Of course, not all Texans see the value of bilingual education. U.S. House Majority Whip Tom DeLay (R-Sugarland) recently introduced a bill that would repeal the Bilingual Education Act, cut the roughly $200 million distributed nationally each year for bilingual education, and dissolve the Department of Education's office of bilingual education. DeLay is not alone in his efforts in the House of Representatives. Last Thursday, a U.S. House committee on education approved a bill - sponsored by California Republican Rep. Frank Riggs - which curbs federal funding and prohibits schools from keeping any student in a federally funded bilingual program for more than three years. Though federal funding makes up a very small piece of most districts' budget pie, these bills - such as Prop. 227 - represent a real threat to bilingual educators.

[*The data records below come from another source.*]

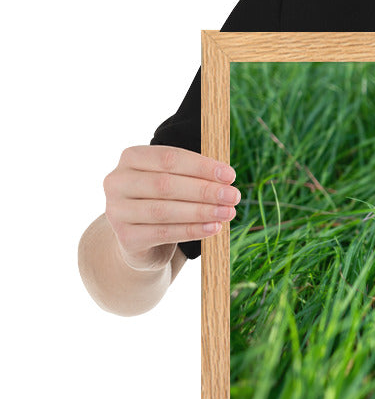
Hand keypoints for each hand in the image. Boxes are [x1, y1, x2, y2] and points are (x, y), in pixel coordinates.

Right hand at [103, 145, 240, 269]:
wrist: (141, 240)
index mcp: (131, 158)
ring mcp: (117, 211)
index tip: (230, 175)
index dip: (201, 166)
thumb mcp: (175, 181)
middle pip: (166, 184)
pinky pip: (164, 233)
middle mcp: (117, 182)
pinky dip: (192, 231)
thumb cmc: (164, 201)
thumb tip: (226, 178)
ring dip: (201, 211)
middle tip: (233, 196)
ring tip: (228, 212)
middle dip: (204, 190)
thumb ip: (195, 175)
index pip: (169, 158)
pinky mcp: (126, 237)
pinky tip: (214, 228)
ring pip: (164, 210)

In Austin, only $400,000 of the district's $27 million budget for bilingual ed comes from federal money, but the cuts would impact such programs as a teacher-training arrangement at Fulmore Middle School that is attempting to address one of the major dilemmas of bilingual education throughout the state - the shortage of certified teachers. The Texas Association of Bilingual Educators and local education advocates have urged the state to offer stipends, loan-payback programs, or other financial incentives for teachers who make the commitment to bilingual education. In Austin, the teachers' unions and bilingual teachers are urging AISD officials and the Board of Trustees to reinstate an annual stipend for certified bilingual teachers, which was cut from AISD's budget about six years ago. Ruben Valdez, past president of the Austin Association of Teachers, said school districts like San Antonio, Houston, Dallas, and El Paso offer bilingual teachers stipends of up to $3,000 as a reward for the extra time and energy demanded of them. Currently, Austin offers a $1,500 "signing bonus" to new hires who agree to teach bilingual programs. In addition, the district is considering offering a bonus to bilingual teachers who are currently teaching mainstream classes to encourage them to teach bilingual classes.

But Valdez said that over the long term, stipends are the most effective way to keep teachers in Austin. "We're talking about a special-needs population that does not have enough teachers to serve them," said Valdez. "It's not the program that ultimately suffers, it is the students who suffer."